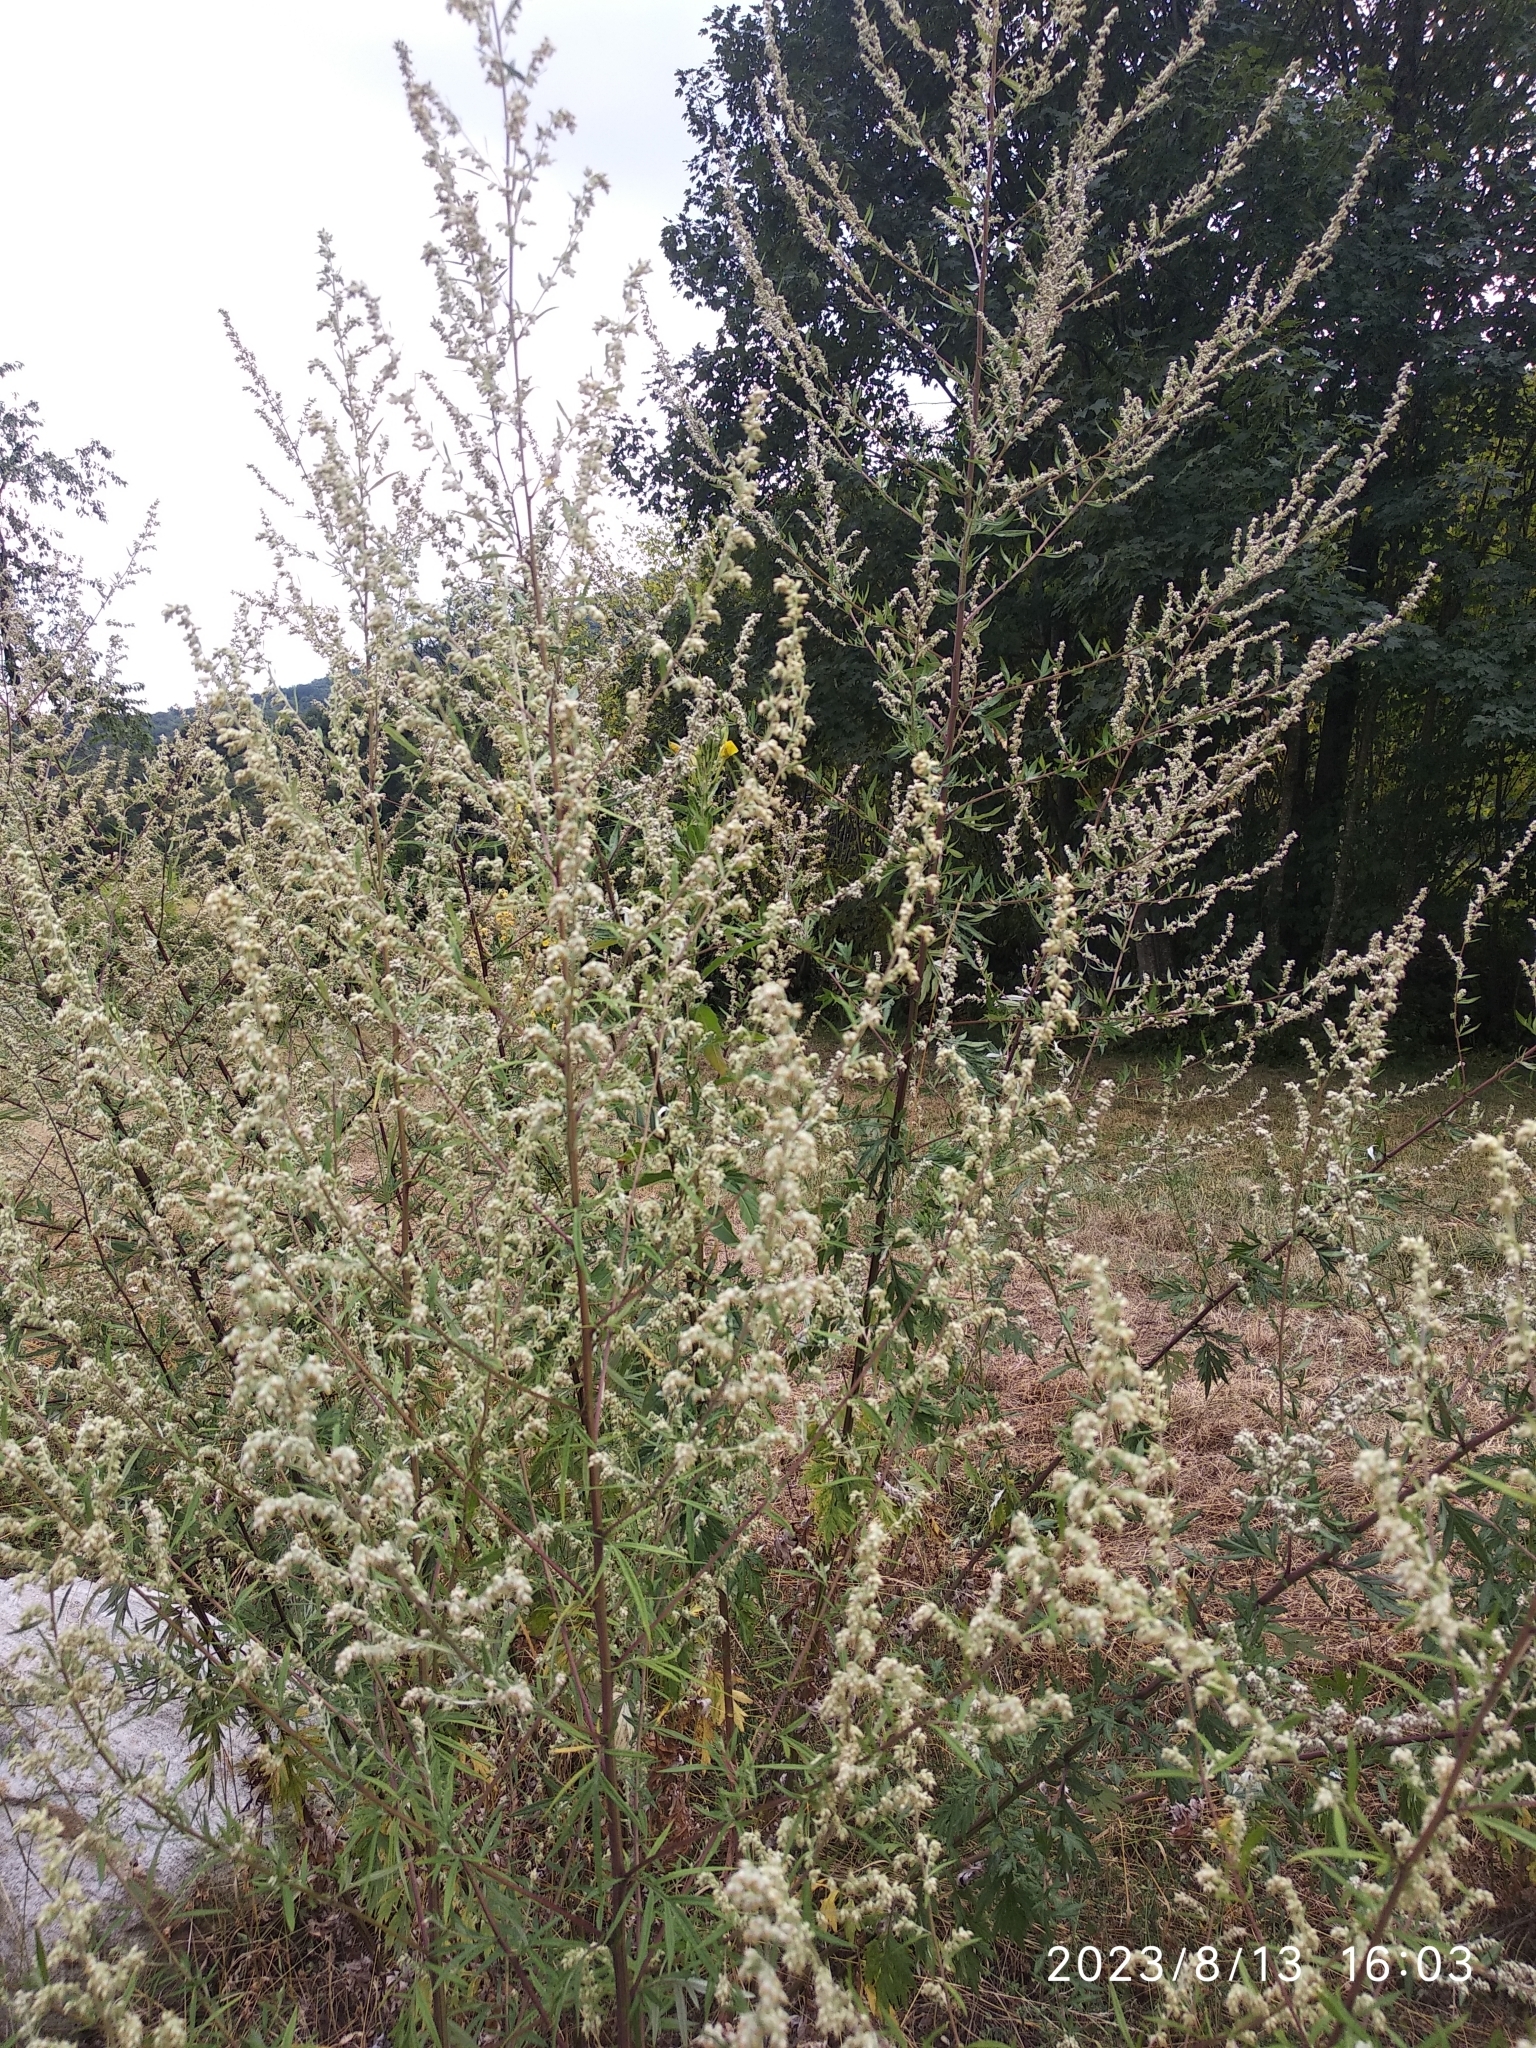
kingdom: Plantae
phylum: Tracheophyta
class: Magnoliopsida
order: Asterales
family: Asteraceae
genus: Artemisia
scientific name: Artemisia vulgaris
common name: Mugwort
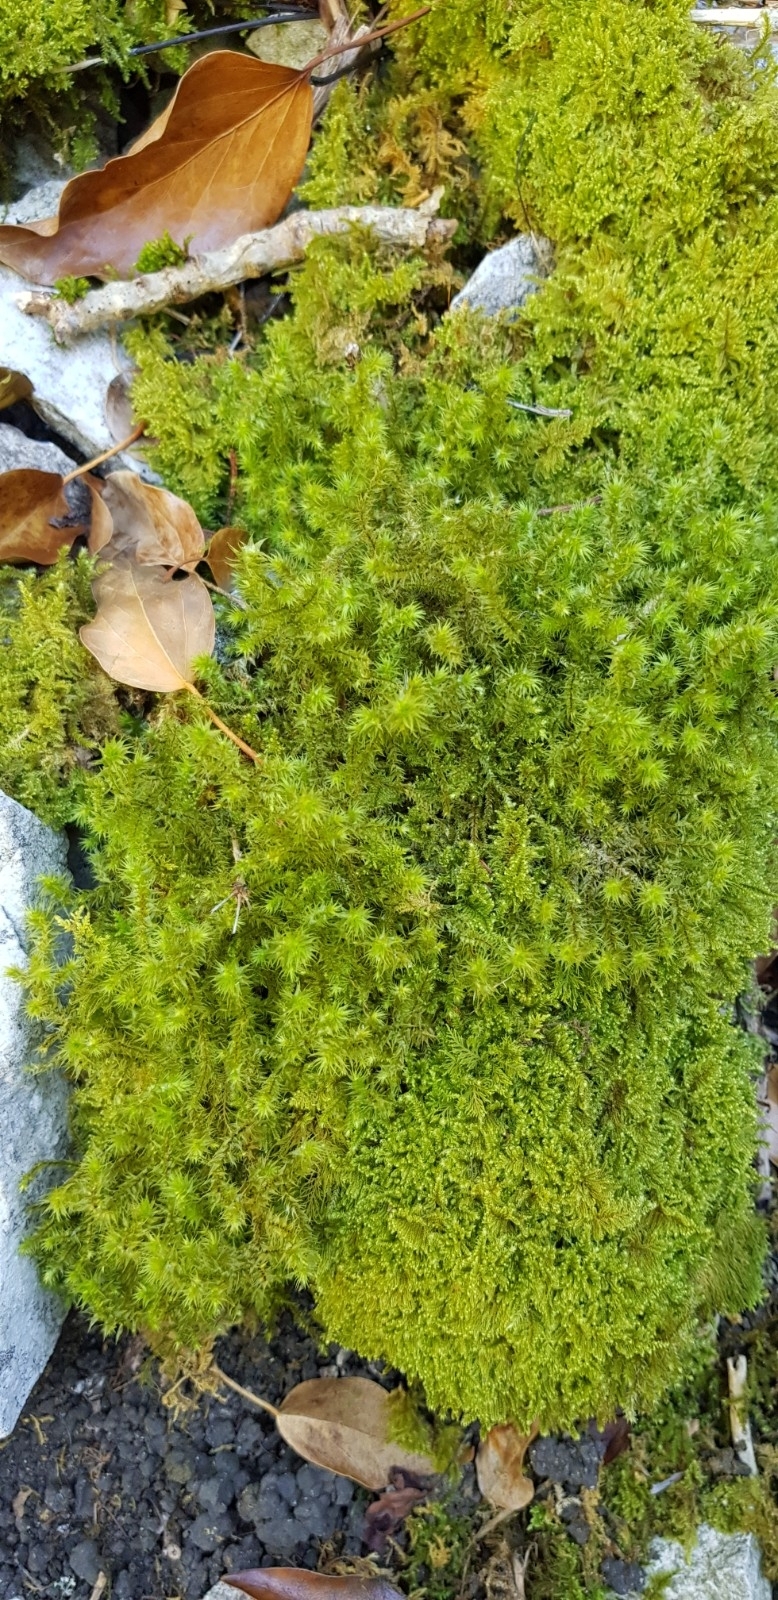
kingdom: Plantae
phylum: Bryophyta
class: Bryopsida
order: Hypnales
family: Hylocomiaceae
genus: Hylocomiadelphus
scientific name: Hylocomiadelphus triquetrus
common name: Rough goose neck moss
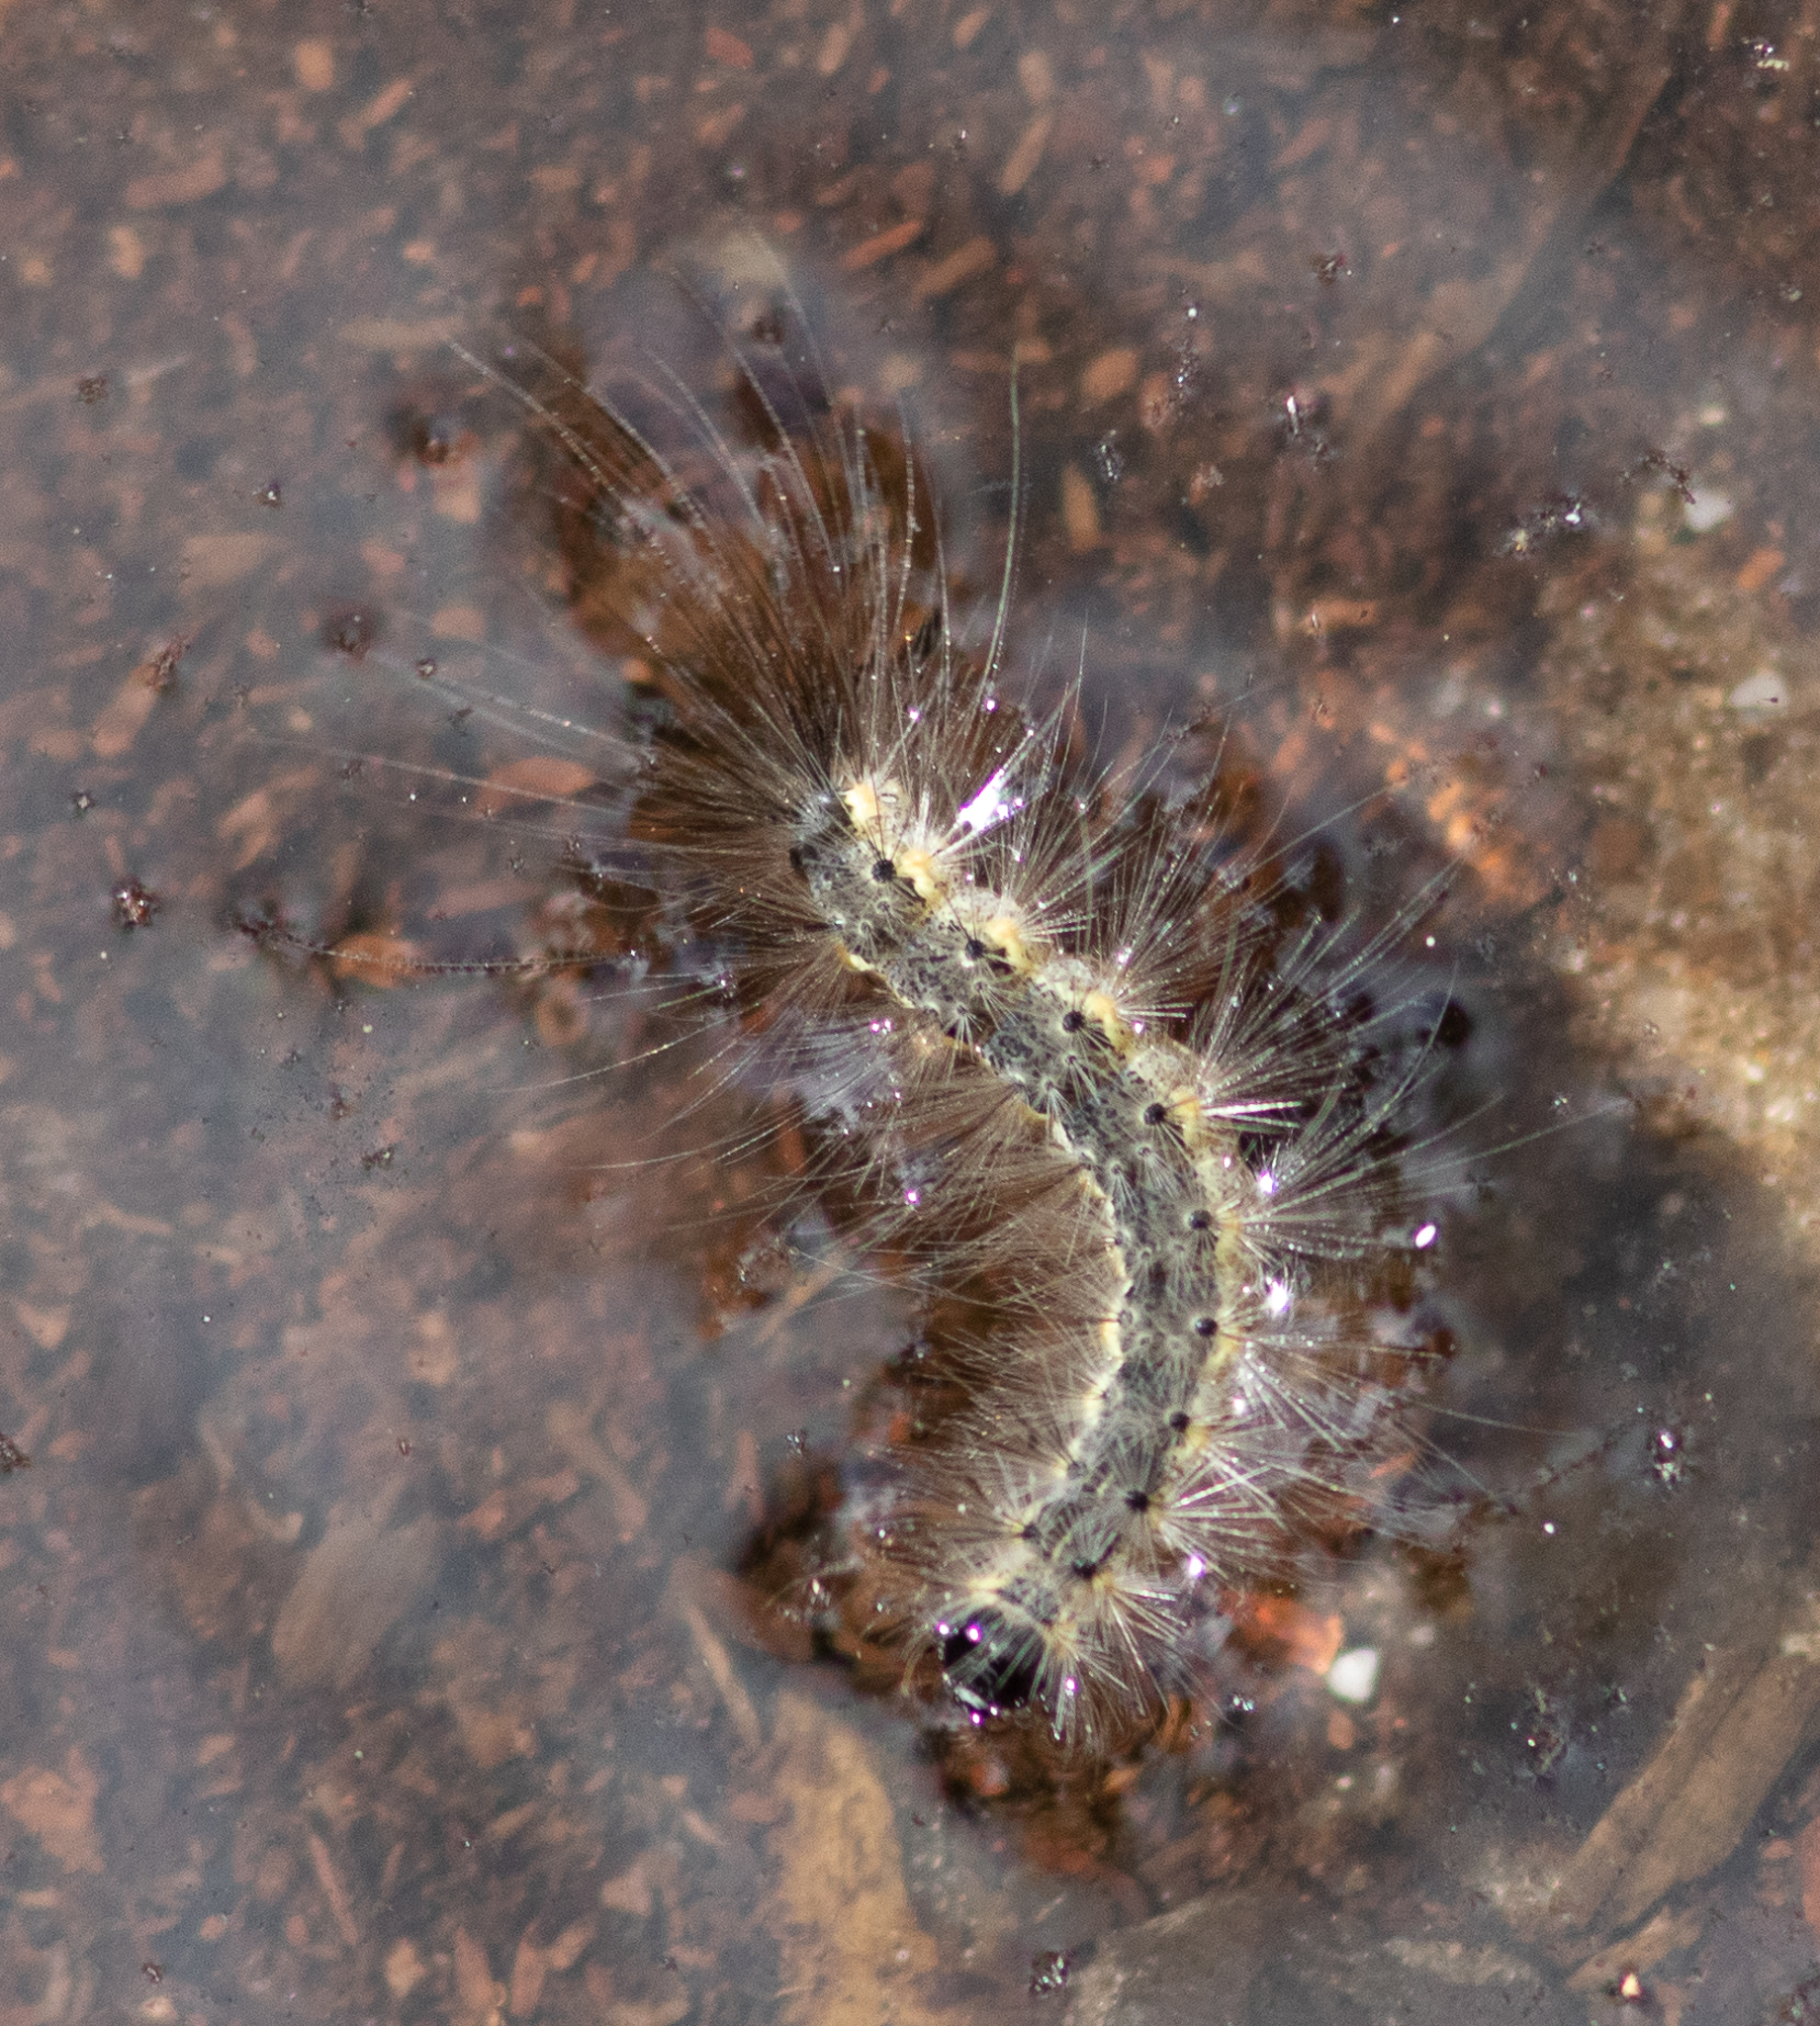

> _Problem to work on_
Output every line above word for word, without the pictures.

> _Response for this exercise_
kingdom: Plantae
phylum: Tracheophyta
class: Magnoliopsida
order: Asterales
family: Asteraceae
genus: Artemisia
scientific name: Artemisia vulgaris
common name: Mugwort
kingdom: Plantae
phylum: Bryophyta
class: Bryopsida
order: Hypnales
family: Hylocomiaceae
genus: Hylocomiadelphus
scientific name: Hylocomiadelphus triquetrus
common name: Rough goose neck moss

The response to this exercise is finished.